Monday, June 9, 2014

The Rise & Fall of Great Powers

The Rise & Fall of Great Powers by Tom Rachman
Random House: 6/10/2014
Hardcover, 400 pages
ISBN-13: 9780679643654
www.tomrachman.com

New York Times bestselling author Tom Rachman returns with a brilliant, intricately woven novel about a young woman who travels the world to make sense of her puzzling past.
 
Tooly Zylberberg, the American owner of an isolated bookshop in the Welsh countryside, conducts a life full of reading, but with few human beings. Books are safer than people, who might ask awkward questions about her life. She prefers never to mention the strange events of her youth, which mystify and worry her still.
 
Taken from home as a girl, Tooly found herself spirited away by a group of seductive outsiders, implicated in capers from Asia to Europe to the United States. But who were her abductors? Why did they take her? What did they really want? There was Humphrey, the curmudgeonly Russian with a passion for reading; there was the charming but tempestuous Sarah, who sowed chaos in her wake; and there was Venn, the charismatic leader whose worldview transformed Tooly forever. Until, quite suddenly, he disappeared.
 
Years later, Tooly believes she will never understand the true story of her own life. Then startling news arrives from a long-lost boyfriend in New York, raising old mysteries and propelling her on a quest around the world in search of answers.
 
Tom Rachman—an author celebrated for humanity, humor, and wonderful characters—has produced a stunning novel that reveals the tale not just of one woman but of the past quarter-century as well, from the end of the Cold War to the dominance of American empire to the digital revolution of today. Leaping between decades, and from Bangkok to Brooklyn, this is a breathtaking novel about long-buried secrets and how we must choose to make our own place in the world. It will confirm Rachman’s reputation as one of the most exciting young writers we have.

My Thoughts:
 

The Rise & Fall of Great Powers by Tom Rachman is a highly recommended novel of suspense that follows Tooly Zylberberg through three decades and around the world. 

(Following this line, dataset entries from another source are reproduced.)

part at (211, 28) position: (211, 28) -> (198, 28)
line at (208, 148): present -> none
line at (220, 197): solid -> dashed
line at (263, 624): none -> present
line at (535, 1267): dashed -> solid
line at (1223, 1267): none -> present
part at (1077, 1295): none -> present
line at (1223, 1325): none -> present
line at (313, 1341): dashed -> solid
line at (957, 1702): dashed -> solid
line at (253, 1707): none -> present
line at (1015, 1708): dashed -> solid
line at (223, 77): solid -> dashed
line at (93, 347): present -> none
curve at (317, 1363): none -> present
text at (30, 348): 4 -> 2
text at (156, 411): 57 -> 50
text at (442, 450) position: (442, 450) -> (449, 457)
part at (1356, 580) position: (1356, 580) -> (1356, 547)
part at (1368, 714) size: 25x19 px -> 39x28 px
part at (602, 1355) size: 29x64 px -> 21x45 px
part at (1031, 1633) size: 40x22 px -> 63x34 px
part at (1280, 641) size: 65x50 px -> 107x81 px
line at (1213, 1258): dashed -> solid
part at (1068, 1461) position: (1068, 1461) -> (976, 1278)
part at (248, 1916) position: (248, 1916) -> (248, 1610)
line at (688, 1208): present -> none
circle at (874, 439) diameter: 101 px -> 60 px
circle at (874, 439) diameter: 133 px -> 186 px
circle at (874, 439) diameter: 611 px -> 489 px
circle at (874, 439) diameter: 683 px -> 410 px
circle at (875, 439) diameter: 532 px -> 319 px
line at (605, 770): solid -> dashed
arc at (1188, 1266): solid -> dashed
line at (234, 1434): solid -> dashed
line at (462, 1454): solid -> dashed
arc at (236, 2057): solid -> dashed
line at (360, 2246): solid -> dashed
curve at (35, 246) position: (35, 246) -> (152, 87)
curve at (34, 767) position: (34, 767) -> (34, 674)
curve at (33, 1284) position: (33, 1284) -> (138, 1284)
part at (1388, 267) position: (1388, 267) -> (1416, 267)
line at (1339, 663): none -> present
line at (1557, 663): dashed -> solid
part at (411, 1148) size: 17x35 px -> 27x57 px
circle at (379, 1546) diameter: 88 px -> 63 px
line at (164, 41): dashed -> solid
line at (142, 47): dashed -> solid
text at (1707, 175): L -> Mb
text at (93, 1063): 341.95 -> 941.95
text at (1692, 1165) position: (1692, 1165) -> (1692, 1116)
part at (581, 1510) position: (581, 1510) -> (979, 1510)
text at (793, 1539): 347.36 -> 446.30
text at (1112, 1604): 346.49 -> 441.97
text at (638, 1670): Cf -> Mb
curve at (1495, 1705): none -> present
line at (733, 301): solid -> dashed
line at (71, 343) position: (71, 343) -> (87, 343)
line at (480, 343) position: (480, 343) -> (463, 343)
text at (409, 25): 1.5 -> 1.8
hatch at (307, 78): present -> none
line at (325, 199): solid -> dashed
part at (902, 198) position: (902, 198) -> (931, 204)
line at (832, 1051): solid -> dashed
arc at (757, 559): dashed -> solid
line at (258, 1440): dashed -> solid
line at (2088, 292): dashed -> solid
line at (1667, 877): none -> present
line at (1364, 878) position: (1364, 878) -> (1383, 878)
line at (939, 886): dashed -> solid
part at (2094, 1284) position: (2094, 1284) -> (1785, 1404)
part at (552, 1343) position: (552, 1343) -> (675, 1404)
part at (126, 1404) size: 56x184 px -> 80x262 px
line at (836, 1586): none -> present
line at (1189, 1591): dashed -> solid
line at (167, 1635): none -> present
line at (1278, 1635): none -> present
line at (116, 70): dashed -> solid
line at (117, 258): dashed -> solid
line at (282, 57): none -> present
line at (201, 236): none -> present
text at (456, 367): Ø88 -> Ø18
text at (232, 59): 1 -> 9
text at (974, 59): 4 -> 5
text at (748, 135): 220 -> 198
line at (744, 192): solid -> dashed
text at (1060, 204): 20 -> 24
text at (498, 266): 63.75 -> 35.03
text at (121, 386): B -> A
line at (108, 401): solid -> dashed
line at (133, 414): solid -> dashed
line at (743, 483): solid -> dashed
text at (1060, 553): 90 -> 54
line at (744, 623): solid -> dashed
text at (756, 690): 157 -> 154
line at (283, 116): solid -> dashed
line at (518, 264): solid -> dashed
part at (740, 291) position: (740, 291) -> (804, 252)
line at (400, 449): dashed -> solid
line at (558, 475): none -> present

Opening in 2011, Tooly currently owns a used bookstore in the Welsh town of Caergenog. Tooly may be leading a quiet, hard drinking, book-filled life now, but her past was anything but ordinary. Normally she avoids talking about her childhood, but when an ex-boyfriend contacts her about a dying man he believes is her father, Tooly is given the impetus to examine her life and travel the world, again, in order to decipher what really happened to her in her childhood and maybe help her find some closure.  

In this coming-of-age story, the chapters jump from 1988, to 1999/2000, to 2011, following Tooly's life at ages 9, 20/21, and 32. Tooly's  globe trotting childhood that had her in Sydney, Bangkok, New York, and Wales. As she seeks to clarify the mystery of her childhood, you will need to pay close attention to the year you are in and keep a clear head about what has happened before in that year to follow the cast of characters and how they are influencing Tooly's life. 

It becomes clear that Tooly's childhood was less than ideal as she was traveling around Asia. What a child thinks is true can usually be quite different from the truth an adult construes based on the facts. Secrets that a child may not comprehend an adult can often interpret after the fact. Following the three different time periods in Tooly's life and the adults she was with show immediately why Tooly was scarred and who was trying to be nurturing to her, but greater revelations about motives come at the end of the novel. 

This is definitely a book that you need to keep your wits about you when reading to follow along the different time periods and characters. I'm going to have to admit that I never felt totally engrossed in Tooly's story in all the time periods, but still appreciated the structure Rachman chose to use to her story. 

It is a deliciously written book, however, which helps encourage reading and following the storylines. The prose often made up for other little parts I was not enjoying as much. There are some diverse, thought-provoking topics covered in The Rise & Fall of Great Powers, and he also covers the history and advances of the time periods neatly. And it can be sad.

“We’re like a lost tribe, people like us,” he mused. “No traditions, no birthright, to be brutally honest. All of us have an acorn of sadness,” he continued, pressing the magnifying glass to his eye. “You notice our tristesse only in passing, like a door to a small room in a house where outsiders may not enter.” (Location 601)

Disclosure: My Kindle edition was courtesy of
Random House via Netgalley for review purposes.